> TRY IT
Below are some records. Return exactly the lines from the one with "left knee: (424, 521)" to the one with "right shoulder: (1034, 381)", and nothing else.

━━━━━━━━━━━━━━━━━━━━

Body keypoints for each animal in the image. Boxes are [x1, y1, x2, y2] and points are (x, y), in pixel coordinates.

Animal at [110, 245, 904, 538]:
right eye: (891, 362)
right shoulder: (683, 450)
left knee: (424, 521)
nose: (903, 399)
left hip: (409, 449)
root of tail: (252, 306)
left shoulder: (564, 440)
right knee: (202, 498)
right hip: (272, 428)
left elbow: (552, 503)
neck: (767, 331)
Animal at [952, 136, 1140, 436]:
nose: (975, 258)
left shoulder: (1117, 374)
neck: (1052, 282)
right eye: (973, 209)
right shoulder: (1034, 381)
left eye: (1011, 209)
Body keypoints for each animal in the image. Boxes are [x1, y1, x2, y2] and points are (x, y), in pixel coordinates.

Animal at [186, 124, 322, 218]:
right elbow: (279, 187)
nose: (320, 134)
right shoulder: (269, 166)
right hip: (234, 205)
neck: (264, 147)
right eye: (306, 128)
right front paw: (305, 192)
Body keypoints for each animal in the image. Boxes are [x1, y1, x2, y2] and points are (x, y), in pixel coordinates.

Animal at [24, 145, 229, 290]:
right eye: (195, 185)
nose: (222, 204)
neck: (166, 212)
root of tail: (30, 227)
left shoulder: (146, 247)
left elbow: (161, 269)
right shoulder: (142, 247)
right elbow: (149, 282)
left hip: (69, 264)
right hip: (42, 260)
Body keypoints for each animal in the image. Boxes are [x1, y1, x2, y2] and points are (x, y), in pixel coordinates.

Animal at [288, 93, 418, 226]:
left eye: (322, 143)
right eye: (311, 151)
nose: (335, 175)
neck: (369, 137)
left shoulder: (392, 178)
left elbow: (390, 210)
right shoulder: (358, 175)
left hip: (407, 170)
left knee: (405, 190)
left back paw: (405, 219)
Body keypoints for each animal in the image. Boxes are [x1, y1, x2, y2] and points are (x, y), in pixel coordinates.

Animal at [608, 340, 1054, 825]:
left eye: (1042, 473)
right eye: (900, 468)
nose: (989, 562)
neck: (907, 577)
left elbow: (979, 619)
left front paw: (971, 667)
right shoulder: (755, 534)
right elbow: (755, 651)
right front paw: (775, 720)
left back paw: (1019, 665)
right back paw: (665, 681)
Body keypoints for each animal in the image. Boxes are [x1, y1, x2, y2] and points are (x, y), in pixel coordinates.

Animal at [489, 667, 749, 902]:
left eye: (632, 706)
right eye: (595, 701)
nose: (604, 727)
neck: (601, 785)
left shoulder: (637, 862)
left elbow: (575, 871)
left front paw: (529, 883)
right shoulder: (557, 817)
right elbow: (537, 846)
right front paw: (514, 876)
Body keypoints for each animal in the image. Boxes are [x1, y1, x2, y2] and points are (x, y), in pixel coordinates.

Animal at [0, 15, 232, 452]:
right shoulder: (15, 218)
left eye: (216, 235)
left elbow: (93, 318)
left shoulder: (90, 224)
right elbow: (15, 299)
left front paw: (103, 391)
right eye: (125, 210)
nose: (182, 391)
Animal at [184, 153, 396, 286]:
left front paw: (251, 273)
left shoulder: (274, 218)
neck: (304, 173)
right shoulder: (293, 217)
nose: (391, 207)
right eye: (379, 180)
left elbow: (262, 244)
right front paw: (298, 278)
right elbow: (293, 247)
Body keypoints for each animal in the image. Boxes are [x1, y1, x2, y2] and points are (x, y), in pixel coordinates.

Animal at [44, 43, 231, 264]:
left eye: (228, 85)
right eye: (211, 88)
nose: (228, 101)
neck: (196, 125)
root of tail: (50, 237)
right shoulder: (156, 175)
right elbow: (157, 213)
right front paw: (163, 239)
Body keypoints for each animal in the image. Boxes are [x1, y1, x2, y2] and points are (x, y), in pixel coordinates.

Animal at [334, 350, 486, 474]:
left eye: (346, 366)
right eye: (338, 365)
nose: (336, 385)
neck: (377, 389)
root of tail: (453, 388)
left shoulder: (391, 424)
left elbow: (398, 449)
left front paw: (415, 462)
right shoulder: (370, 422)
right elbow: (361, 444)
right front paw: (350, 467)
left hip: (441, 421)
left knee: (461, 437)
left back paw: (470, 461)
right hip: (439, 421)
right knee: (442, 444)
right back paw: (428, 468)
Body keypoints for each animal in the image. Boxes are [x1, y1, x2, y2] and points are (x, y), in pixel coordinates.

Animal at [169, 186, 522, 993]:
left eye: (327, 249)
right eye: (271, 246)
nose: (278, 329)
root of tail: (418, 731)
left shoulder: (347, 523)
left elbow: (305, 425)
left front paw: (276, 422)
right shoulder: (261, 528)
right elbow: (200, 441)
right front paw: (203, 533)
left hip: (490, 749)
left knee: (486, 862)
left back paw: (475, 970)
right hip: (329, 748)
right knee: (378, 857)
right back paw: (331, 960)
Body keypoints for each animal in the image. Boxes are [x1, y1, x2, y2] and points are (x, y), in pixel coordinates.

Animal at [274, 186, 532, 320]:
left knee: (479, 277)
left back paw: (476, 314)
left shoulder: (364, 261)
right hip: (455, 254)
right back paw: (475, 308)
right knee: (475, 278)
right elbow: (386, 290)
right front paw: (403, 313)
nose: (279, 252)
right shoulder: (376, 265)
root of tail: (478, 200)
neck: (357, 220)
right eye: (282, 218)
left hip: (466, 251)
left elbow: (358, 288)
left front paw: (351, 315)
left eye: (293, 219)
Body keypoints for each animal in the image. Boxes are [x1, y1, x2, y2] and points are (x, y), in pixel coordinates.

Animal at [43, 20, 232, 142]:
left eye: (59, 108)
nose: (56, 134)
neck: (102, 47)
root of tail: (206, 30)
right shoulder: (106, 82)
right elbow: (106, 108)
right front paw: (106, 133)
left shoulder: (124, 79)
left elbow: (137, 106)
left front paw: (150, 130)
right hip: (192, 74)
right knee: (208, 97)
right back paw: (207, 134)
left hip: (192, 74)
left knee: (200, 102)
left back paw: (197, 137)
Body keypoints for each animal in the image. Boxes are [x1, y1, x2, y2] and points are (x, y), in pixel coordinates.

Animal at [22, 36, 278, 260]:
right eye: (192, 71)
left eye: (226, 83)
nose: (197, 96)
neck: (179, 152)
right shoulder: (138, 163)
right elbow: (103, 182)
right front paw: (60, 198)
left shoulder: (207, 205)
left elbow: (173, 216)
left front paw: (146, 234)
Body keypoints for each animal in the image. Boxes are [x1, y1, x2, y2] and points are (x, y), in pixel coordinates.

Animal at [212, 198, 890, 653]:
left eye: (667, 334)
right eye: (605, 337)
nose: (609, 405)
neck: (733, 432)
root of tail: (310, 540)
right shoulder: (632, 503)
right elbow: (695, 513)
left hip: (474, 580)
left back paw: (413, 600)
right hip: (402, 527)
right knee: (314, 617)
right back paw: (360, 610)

━━━━━━━━━━━━━━━━━━━━

> ANSWER SPACE
left knee: (424, 521)
nose: (903, 399)
left hip: (409, 449)
root of tail: (252, 306)
left shoulder: (564, 440)
right knee: (202, 498)
right hip: (272, 428)
left elbow: (552, 503)
neck: (767, 331)
Animal at [952, 136, 1140, 436]:
nose: (975, 258)
left shoulder: (1117, 374)
neck: (1052, 282)
right eye: (973, 209)
right shoulder: (1034, 381)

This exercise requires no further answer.